I Saved $75 – and my beloved pet never made it home from surgery.
Every day across the country animals go under sedation for a number of reasons – to get Spayed or Neutered, have a Dental procedure, get Lumps and Growths removed, have a Break or Fracture repaired, – the list is endless. What isn’t endless however, is the number of pets that don’t come home from their surgical procedure.
While any type of anaesthesia can be a risk to your pet, it is often the monitoring or post-surgical care that results in a pets death – not the anaesthetic drug itself.
Too often, veterinary clinics that charge less for their surgeries can do so because they are operating on fewer staff or less medically trained staff than they should be.

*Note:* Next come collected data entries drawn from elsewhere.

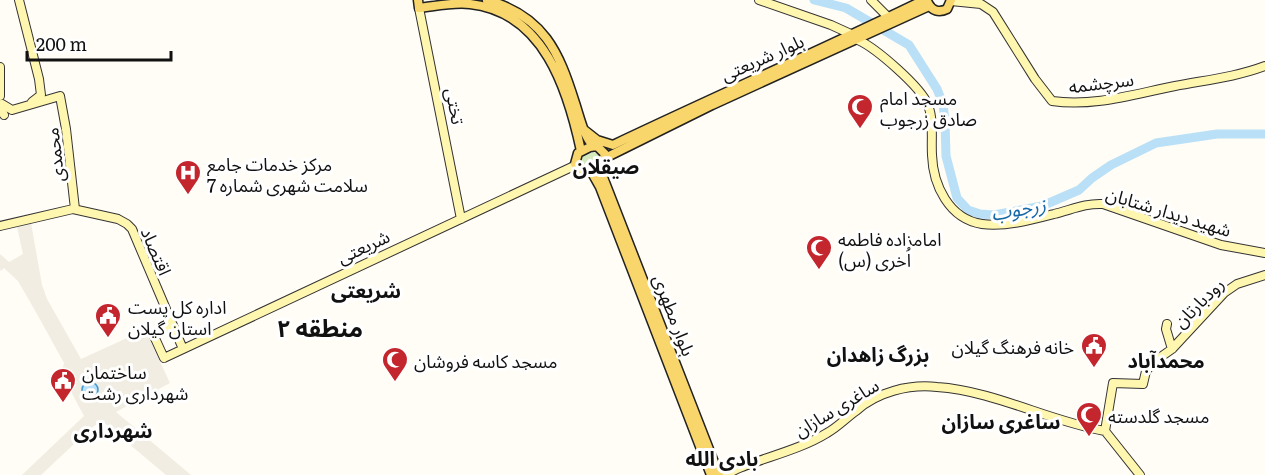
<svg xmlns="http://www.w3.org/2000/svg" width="1265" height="475" font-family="Literata,'Noto Sans Arabic',serif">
  <rect width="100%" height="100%" fill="#fffdf5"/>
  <path fill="#d5ebbd" d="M593,152L599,154L598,161L589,166H583L580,161L582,157Z"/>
  <path fill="#f1ede2" d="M31,223L42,285L47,299L81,359L138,333L140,335L146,332L170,383L116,412L191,475H166L102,421L91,428L41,475H22L84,416L59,369L63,367L64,363L37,314L18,281L4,268L1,271L0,269V254L9,262L23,254L17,227Z"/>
  <path fill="#b9e0f7" stroke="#3f96cf" stroke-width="1.5" d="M82 390a8 8 0 1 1 16 0a8 8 0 1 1-16 0Z"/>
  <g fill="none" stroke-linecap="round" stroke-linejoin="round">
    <path stroke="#b9e0f7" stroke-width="9" d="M814,0L846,8L909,45L937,89L943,104L945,121L946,156L957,198L968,210L980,214L994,215L1042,206L1079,190L1092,178L1111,165L1156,143L1217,134H1265"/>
    <defs>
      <path id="secondary" d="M19,0L39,79L41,95L32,102
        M759,0L831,25L853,35
        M871,0L888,17
        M951,1L981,4L993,12L1035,79L1052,101C1094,107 1134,94 1175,86C1206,80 1236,77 1265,66
        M419,8L461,219
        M858,40C876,48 921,87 928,105C934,120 931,139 932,155C933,185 949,219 982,224C1005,227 1031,220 1054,214C1071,210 1085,203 1103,204L1221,245L1265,253
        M0,67V96
        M2,104L12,110L60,96L66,129L75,209
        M0,109L4,115
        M0,226L73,209L118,219L127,224L132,229L183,349
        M1167,324L1166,329L1172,349
        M172,325L153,334L164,358L576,165
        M1105,431L1113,383L1143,384L1146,371L1155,361L1172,349L1224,293L1237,284L1265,275
        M1105,431L1140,475
        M726,475C731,472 736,469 742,467C770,456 801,449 827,433C838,427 846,418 856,411C877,392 909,384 937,387C995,391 1048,421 1105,431"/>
      <path id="primary" d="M418,0L419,8C436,6 453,2 470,4C544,12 568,90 581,151
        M487,0C544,16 559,52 575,103C580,118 583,134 593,146
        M928,3C932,11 939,13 947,9L951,0
        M583,129L597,140L613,145C716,96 821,50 924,0
        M597,146L605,154L602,165L587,172L580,170L575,164L578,153L590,147Z
        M605,158L712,105L929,6
        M599,167L719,475
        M591,171L600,187L711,475"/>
    </defs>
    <use href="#secondary" stroke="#333" stroke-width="10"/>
    <use href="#primary" stroke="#222" stroke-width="11"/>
    <use href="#secondary" stroke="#fff6b0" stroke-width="8"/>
    <use href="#primary" stroke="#f9d66b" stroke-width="8"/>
  </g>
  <defs>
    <symbol id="mosque-pin" viewBox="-11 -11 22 30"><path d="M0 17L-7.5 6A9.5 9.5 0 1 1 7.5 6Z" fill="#c4262e" stroke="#fff"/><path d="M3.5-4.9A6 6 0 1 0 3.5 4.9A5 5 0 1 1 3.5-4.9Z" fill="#fff"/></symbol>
    <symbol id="hospital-pin" viewBox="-11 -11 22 30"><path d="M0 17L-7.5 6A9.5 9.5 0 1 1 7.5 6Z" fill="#c4262e" stroke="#fff"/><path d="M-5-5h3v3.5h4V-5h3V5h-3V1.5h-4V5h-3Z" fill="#fff"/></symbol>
    <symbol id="civic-pin" viewBox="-11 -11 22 30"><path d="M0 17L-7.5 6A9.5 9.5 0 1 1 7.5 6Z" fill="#c4262e" stroke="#fff"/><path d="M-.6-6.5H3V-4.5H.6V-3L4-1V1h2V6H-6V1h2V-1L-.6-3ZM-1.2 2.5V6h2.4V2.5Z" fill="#fff"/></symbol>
  </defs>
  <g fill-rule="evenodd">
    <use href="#mosque-pin" x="845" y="92" width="30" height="40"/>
    <use href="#hospital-pin" x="173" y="158" width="30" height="40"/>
    <use href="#mosque-pin" x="804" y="233" width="30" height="40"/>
    <use href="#civic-pin" x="93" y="301" width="30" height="40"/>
    <use href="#civic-pin" x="1079" y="331" width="30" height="40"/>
    <use href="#mosque-pin" x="380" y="345" width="30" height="40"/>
    <use href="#civic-pin" x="48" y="366" width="30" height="40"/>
    <use href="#mosque-pin" x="1074" y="400" width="30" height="40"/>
  </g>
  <g text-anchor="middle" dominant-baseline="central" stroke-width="6" stroke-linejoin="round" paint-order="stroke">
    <g font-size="18" fill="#111" stroke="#fff">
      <text transform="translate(762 57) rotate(-24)">بلوار شریعتی</text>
      <text transform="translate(1101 82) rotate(-7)">سرچشمه</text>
      <text transform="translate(456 106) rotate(79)">تختی</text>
      <text transform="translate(54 155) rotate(-97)">محمدی</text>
      <text transform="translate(1169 211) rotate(17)">شهید دیدار شتابان</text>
      <text transform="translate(363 246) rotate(-25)">شریعتی</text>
      <text transform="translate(157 251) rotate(67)">اقتصاد</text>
      <text transform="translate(1198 302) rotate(-45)">رودبارتان</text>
      <text transform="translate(675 315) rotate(69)">بلوار مطهری</text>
      <text transform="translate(836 407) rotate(-31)">ساغری سازان</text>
    </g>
    <g font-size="18" fill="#111" stroke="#fff" text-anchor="start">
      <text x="880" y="97">مسجد امام<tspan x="880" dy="21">صادق زرجوب</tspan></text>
      <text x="207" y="163">مرکز خدمات جامع<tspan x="207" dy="21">سلامت شهری شماره 7</tspan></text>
      <text x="838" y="238">امامزاده فاطمه<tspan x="838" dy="21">اُخری (س)</tspan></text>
      <text x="128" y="306">اداره کل پست<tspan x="128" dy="21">استان گیلان</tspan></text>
      <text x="1074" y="346" text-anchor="end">خانه فرهنگ گیلان</text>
      <text x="414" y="360">مسجد کاسه فروشان</text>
      <text x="82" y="371">ساختمان<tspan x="82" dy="21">شهرداری رشت</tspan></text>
      <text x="1108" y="415">مسجد گلدسته</text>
    </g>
    <g font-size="20" font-weight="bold" fill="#111" stroke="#fff">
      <text x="606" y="165">صیقلان</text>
      <text x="366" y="289">شریعتی</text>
      <text x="878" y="353">بزرگ زاهدان</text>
      <text x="1166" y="359">محمدآباد</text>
      <text x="1001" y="420">ساغری سازان</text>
      <text x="113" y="429">شهرداری</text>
      <text x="722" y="457">بادی الله</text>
    </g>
    <g font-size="20" font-style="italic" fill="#1768a6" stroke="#fff">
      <text transform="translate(1018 207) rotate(-10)">زرجوب</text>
    </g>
    <g font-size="24" font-weight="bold" fill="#111" stroke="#fff">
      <text x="320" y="326">منطقه ۲</text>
    </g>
  </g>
  <path d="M27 51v9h144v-9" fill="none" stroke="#111111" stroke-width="3"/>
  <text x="36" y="51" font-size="18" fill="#111111" stroke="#ffffff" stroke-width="4.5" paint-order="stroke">200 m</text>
</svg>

There is often a large difference between Certified or Registered Veterinary Technicians than “regular “vet techs”. Technicians that are Registered or Certified have graduated from a recognized college or university program and have passed the gruelling medical exams at the end that gives the Registered or Certified designation. In addition they must also maintain on-going training in order to keep their status or it is revoked. Regular vet technicians on the other hand are often graduates who did not pass the Designation Exams, or are “home grown”. Home grown refers to staff who have learned all their skills on-the-job. While many of them are great at what they do, others have been taught by other less-skilled technicians and other staff members. Also, in many clinics high school and other co-op placement students are often over-used for monitoring patients under anaesthetic and recovering from surgery without direct and constant supervision by trained veterinary workers. It only takes a moment for a sedated pet to stop breathing, or to aspirate (choke on vomit coming back up from the stomach into the lungs), or to fall from a surgical table onto the concrete floor. When your pet is in the fine balance between “life and death” (under anaesthetic) who do you want watching your pet – fully trained technician, or a student that has never seen an emergency under sedation or who would have no clue that your pet has stopped breathing?
Too often this is what happens when clients are lulled into a false sense of security and don’t know why all the other vets wanted more money for the “same” surgery. The “same” is in the “behind-the-scenes” expenses which include an adequate number of skilled staff monitoring and assisting the procedure, proper lifesaving drugs and monitoring equipment.
Saving $75 or $100 at a less experienced clinic can cost you a lot more than the small amount you saved on the procedure itself. It can cost money in extra medication for infection, it can cost for different treatments for a misdiagnosed problem, it can cost going to a specialist or another veterinarian to repair a botched surgery or it can cost the life of your pet.